[[ PASSAGE, beginning ]]

Anyone who’s ever read about Ali Baba and the Forty Thieves in the Arabian Nights should realize that passwords are unreliable and insecure, even if they are not “Open Sesame”.
Pointless hand-waving serves nobody
There are still use cases for passwords, but security should do more than make users feel secure, it should track with actually being secure. Annoyingly long password rules don’t make a system secure. If financial information or social security numbers are being stored, two-factor security makes sense. However, sometimes security is more about optics than delivering genuine security. For example, air travel is incredibly safe but miserable and tedious due to airport security. Contrary to public perception, the chances of death in air travel are not only minuscule (2.8 per 1,000,000 flights), but has steadily dropped for decades. Walking is 1000 times more dangerous than air travel. Getting to the airport hours earlier, pulling out gels and electronics, taking off jewelry, shoes, belts, submitting to body scans, all for what? The statistics suggest that airport security costs a lot of money, makes air travel miserable and does no measurable good. Think about this when implementing security and authentication for your site.
Civilized security is personal and scalable
I’m a user experience expert, not a security expert, but I do know that high security is costly in time, material and effort. I’m hopeful about some emergent tech. Microsoft’s advanced machine viewing allows you to log in with your face, combining stereoscopic infrared cameras, iris scanning and other biometrics to authenticate people. Along with Apple and Google, Microsoft’s tech can even tell the difference between identical twins in the dark. That can be combined in a multi-factor way with other biometrics, depending on the level of security required. Likewise, Google is testing an inference authentication system that uses behavioral clues about the way you type, press, swipe and use devices to authenticate people. The writing is on the wall. Passwords are being deprecated.

[[ PASSAGE, end ]]
[[ INPUT DATA, beginning ]]

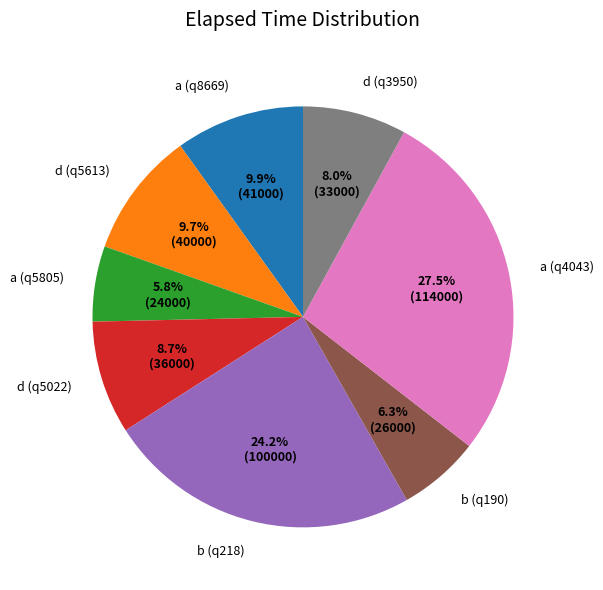

What is the largest slice in the pie chart?

a (q4043)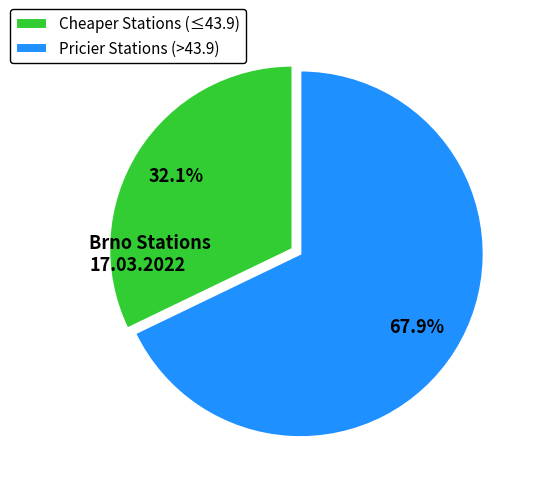

Approximately how many times larger is the value at Pricier Stations (>43.9) compared to Cheaper Stations (≤43.9)?

2.1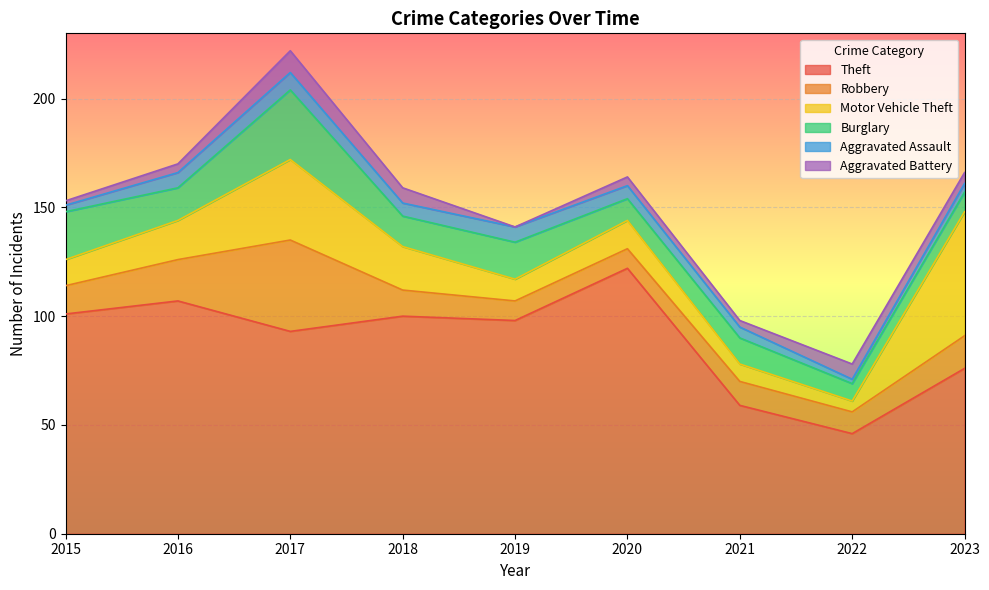

Which has a higher value, 2018 or 2016?

2016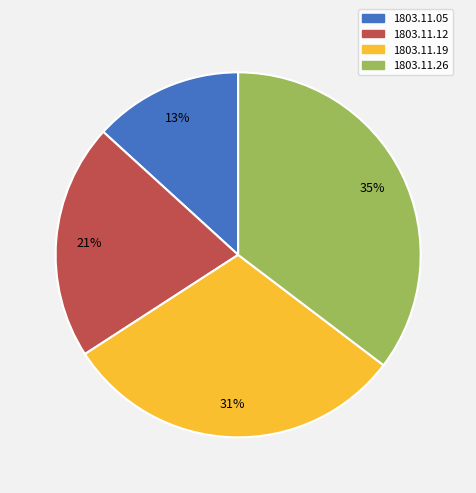

Does 1803.11.19 account for over 50% of the chart?

No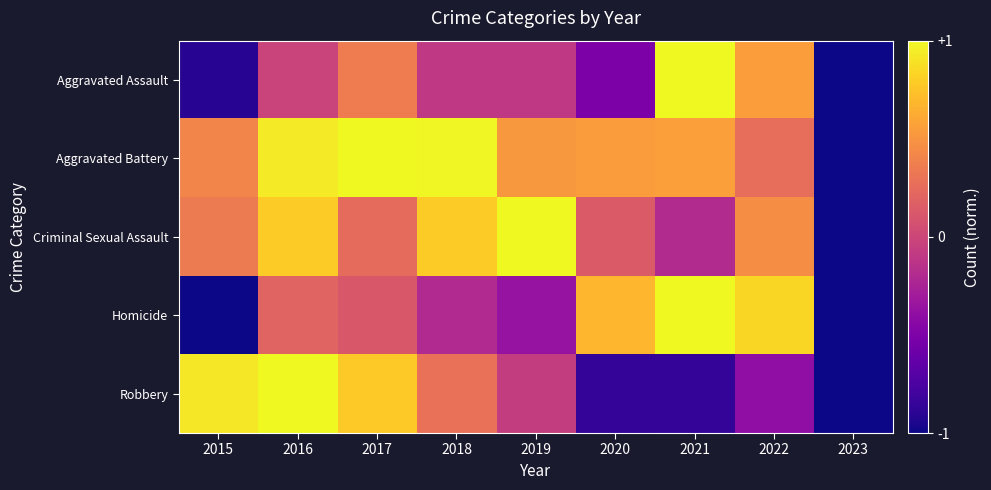

Which label corresponds to the smallest value in the chart?

2023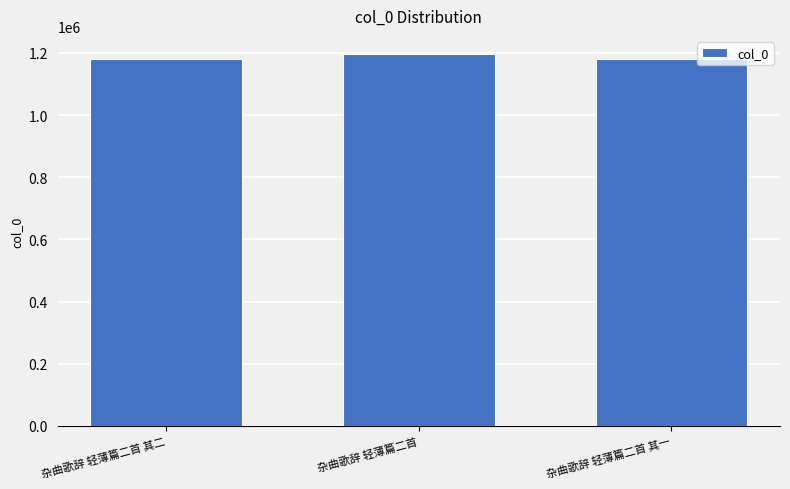

What is the ratio of the value at 杂曲歌辞 轻薄篇二首 其一 to the value at 杂曲歌辞 轻薄篇二首 其二?

1.0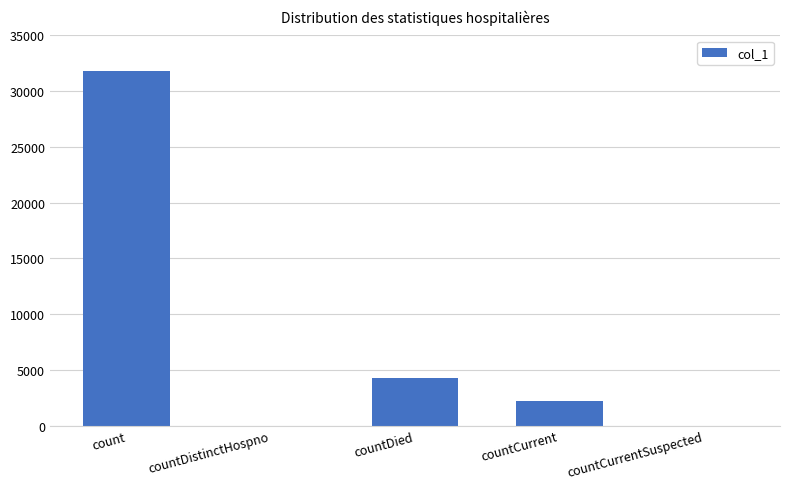

What is the change in value from count to countDied?

-27514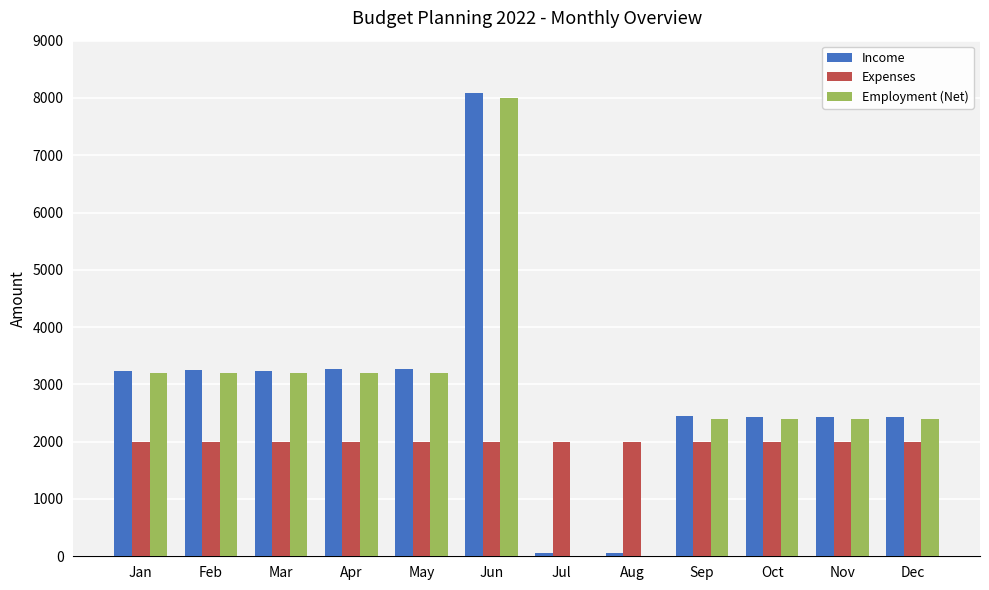

Is the value of Income at Sep greater than the value of Expenses at May?

Yes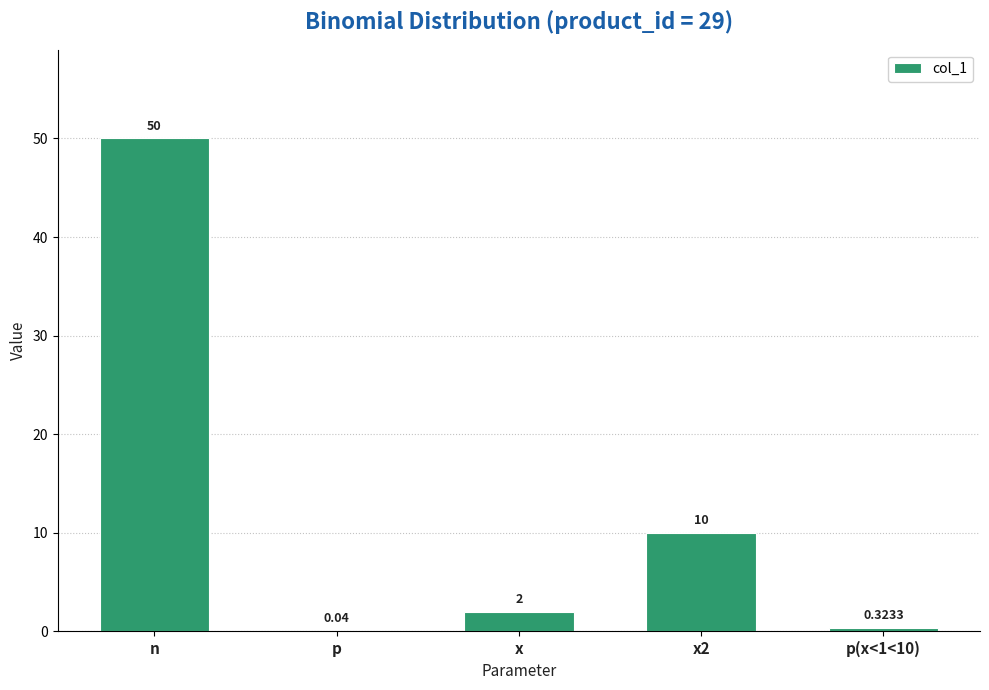

What is the greatest value displayed?

50.0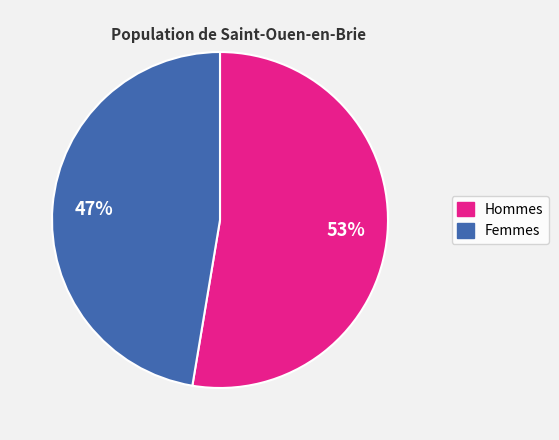

To the nearest percent, what is the average slice percentage?

50%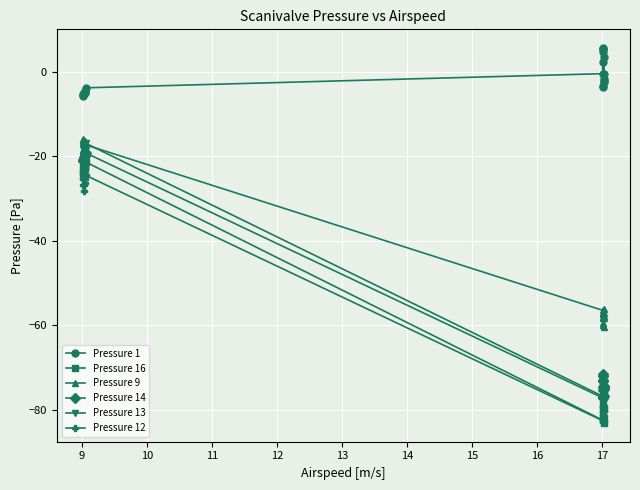

List the series in order of their peak value, highest first.

Pressure 1, Pressure 9, Pressure 13, Pressure 14, Pressure 16, Pressure 12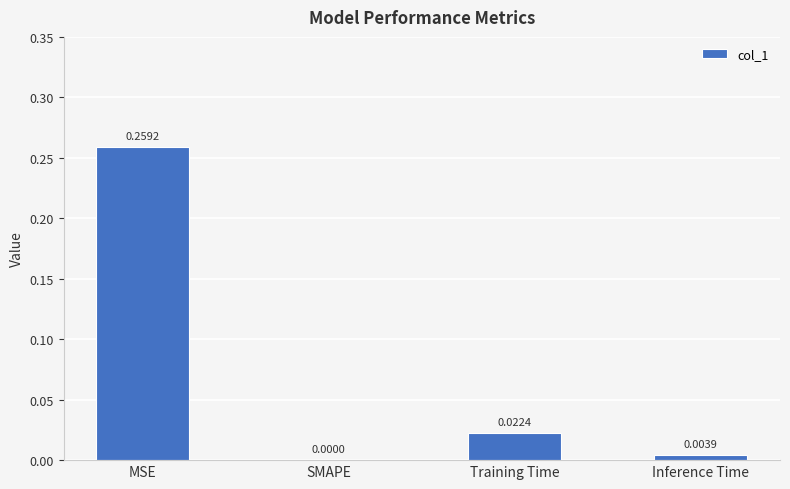

Is it true that the value at Training Time is 0.0?

True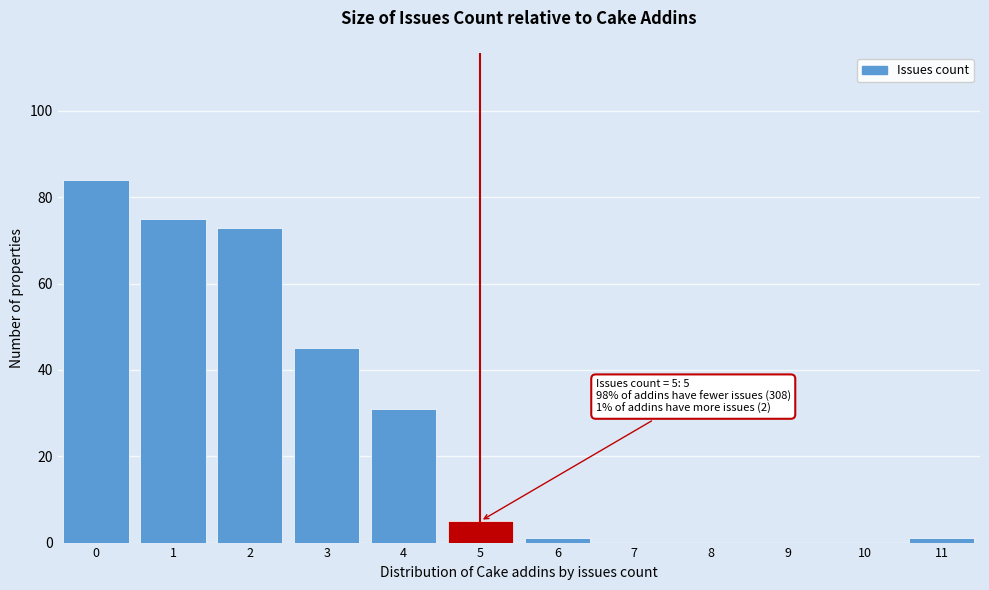

Reading left to right, extract all data points from this chart.

0=84	1=75	2=73	3=45	4=31	5=5	6=1	7=0	8=0	9=0	10=0	11=1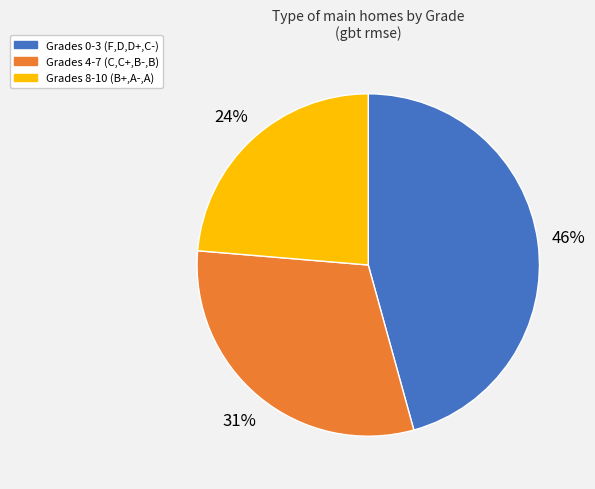

Is there a majority slice in this chart?

No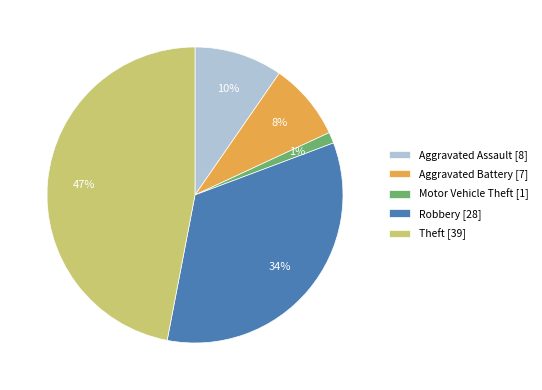

True or false: Aggravated Battery [7] accounts for 1% of the total.

False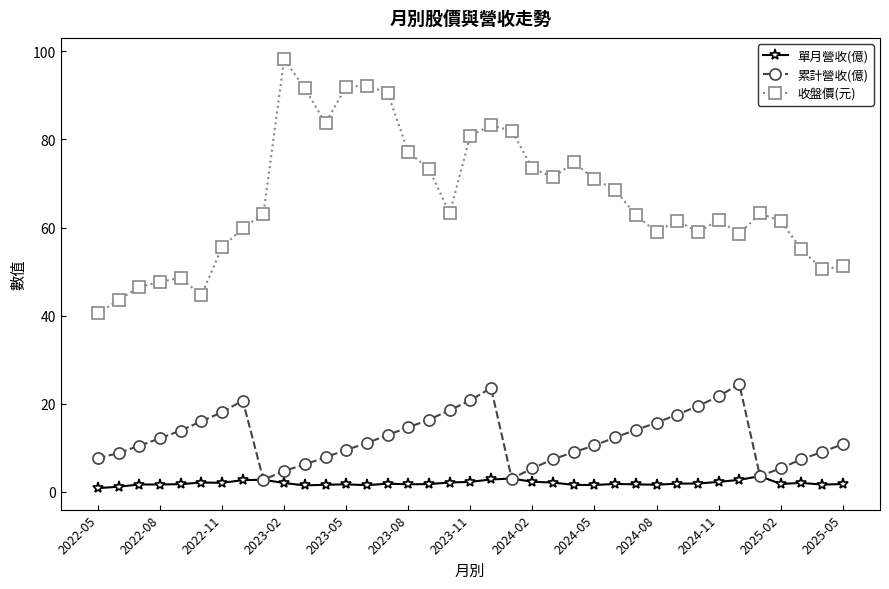

List the series in order of their peak value, lowest first.

單月營收(億), 累計營收(億), 收盤價(元)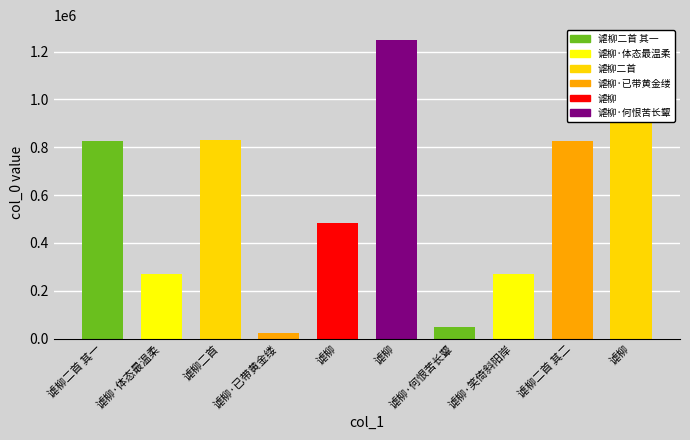

What is the difference between the maximum and second lowest values?

1201108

[[ INPUT DATA, end ]]

**WHAT YOU WILL DO:**
1. Rewrite the paragraph beginning "I’m a user experience expert" from the passage on passwords and security as a shorter bulleted list, keeping its main facts.
2. In the passage on passwords and security, swap "security" for "protection" and write out the part from "Civilized security is" to "are being deprecated.".
3. Continue the passage on passwords and security from the point where it stops.

**TASK RESULTS:**
1.
- The writer is a user experience expert, not a security expert, and notes that high security costs time, material and effort.
- Microsoft’s advanced machine viewing allows face login by combining stereoscopic infrared cameras, iris scanning and other biometrics.
- Along with Apple and Google, Microsoft’s tech can tell identical twins apart in the dark.
- It can be combined with other biometrics in a multi-factor way, depending on the security level required.
- Google is testing an inference authentication system based on how people type, press, swipe and use devices.
- Passwords are being deprecated.

2.
Civilized protection is personal and scalable
I’m a user experience expert, not a protection expert, but I do know that high protection is costly in time, material and effort. I’m hopeful about some emergent tech. Microsoft’s advanced machine viewing allows you to log in with your face, combining stereoscopic infrared cameras, iris scanning and other biometrics to authenticate people. Along with Apple and Google, Microsoft’s tech can even tell the difference between identical twins in the dark. That can be combined in a multi-factor way with other biometrics, depending on the level of protection required. Likewise, Google is testing an inference authentication system that uses behavioral clues about the way you type, press, swipe and use devices to authenticate people. The writing is on the wall. Passwords are being deprecated.

3.
These sort of developments point to a near future where security isn’t based around the russian roulette we call passwords. The best thing about Microsoft and Google’s plans is that they both take into account the idea of scaling security. Some things should be redesigned with little or no authentication, like a trial account for software. Low risk apps and sites, like a low value Starbucks account, should require a low level of authentication, NOT 10 characters including upper and lower case and a number or special character. Only important systems will have high level security.
Authentic authentication is based on YOU
The password is an impersonal thing that can be hacked, stolen, bought, sold. It’s not YOU. When we can genuinely authenticate human beings quickly and accurately by multi factor biometrics, the world will be safer and open to more agile experiences. This is exciting from a UX point of view. Imagine accessing your stuff anywhere by simply BEING YOU. In the meantime, system and app designers need to consider being more tactical in locking down important information while opening up access to low risk information like product comparisons and low risk transactions. We gain overall security and better experience by reserving serious security for where it really counts.
Also published on Medium.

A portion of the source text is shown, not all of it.